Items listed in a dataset

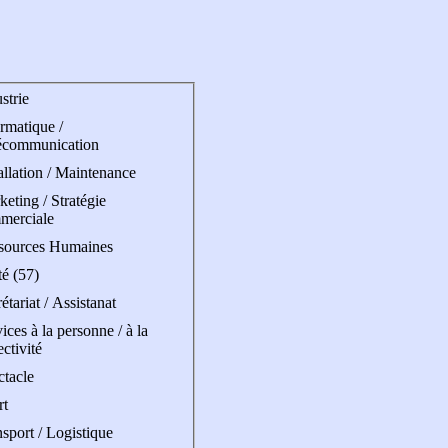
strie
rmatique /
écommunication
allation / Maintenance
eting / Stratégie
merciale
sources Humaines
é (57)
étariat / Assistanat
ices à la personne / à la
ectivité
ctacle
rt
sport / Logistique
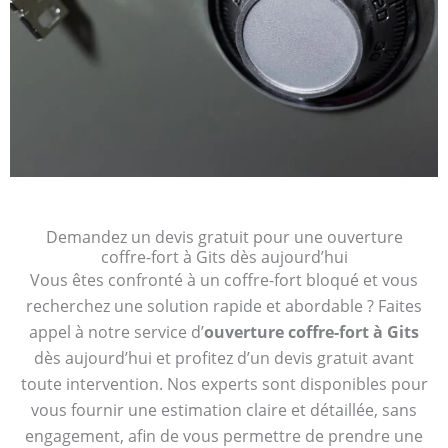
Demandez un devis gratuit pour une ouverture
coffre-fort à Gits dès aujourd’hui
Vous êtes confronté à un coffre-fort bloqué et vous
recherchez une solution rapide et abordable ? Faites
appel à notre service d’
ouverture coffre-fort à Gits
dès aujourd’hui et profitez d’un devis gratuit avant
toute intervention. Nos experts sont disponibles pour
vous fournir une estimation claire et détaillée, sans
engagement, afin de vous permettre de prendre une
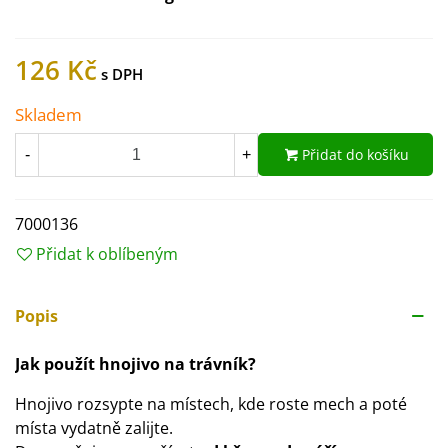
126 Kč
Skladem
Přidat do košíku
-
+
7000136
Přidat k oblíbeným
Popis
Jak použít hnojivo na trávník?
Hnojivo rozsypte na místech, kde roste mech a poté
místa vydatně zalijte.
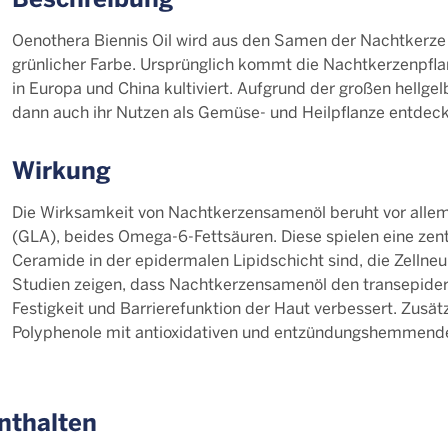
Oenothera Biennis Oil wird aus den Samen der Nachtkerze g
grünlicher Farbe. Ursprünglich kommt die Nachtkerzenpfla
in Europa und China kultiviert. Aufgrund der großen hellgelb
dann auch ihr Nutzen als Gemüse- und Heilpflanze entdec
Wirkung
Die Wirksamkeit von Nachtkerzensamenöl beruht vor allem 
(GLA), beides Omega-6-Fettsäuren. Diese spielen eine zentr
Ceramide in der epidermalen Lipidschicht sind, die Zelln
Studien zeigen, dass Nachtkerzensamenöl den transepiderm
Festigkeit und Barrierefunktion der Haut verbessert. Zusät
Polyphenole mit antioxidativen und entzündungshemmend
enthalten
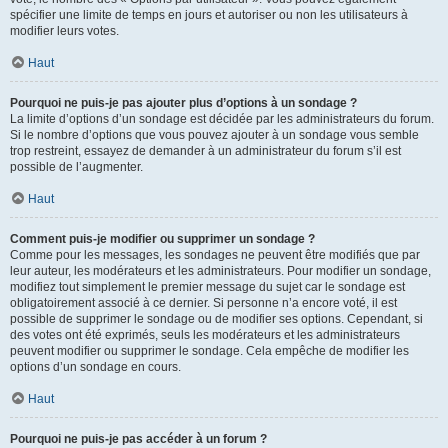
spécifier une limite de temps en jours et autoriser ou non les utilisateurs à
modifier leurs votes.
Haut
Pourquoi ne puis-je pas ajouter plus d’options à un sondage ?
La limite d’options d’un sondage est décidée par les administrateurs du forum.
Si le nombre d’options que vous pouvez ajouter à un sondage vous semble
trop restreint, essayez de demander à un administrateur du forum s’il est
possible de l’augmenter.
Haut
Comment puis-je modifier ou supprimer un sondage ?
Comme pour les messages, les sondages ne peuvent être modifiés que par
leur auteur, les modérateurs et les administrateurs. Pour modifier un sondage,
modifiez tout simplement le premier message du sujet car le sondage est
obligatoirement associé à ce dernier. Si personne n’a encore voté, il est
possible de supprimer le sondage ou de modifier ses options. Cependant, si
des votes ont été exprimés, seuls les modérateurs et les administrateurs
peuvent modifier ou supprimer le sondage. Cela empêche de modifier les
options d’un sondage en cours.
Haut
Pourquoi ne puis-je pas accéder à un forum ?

--- TASK REQUIREMENTS ---
Whenever a line in the records contains the word "administrateurs", copy that line.

--- EXPECTED ANSWER ---
La limite d’options d’un sondage est décidée par les administrateurs du forum.
leur auteur, les modérateurs et les administrateurs. Pour modifier un sondage,
des votes ont été exprimés, seuls les modérateurs et les administrateurs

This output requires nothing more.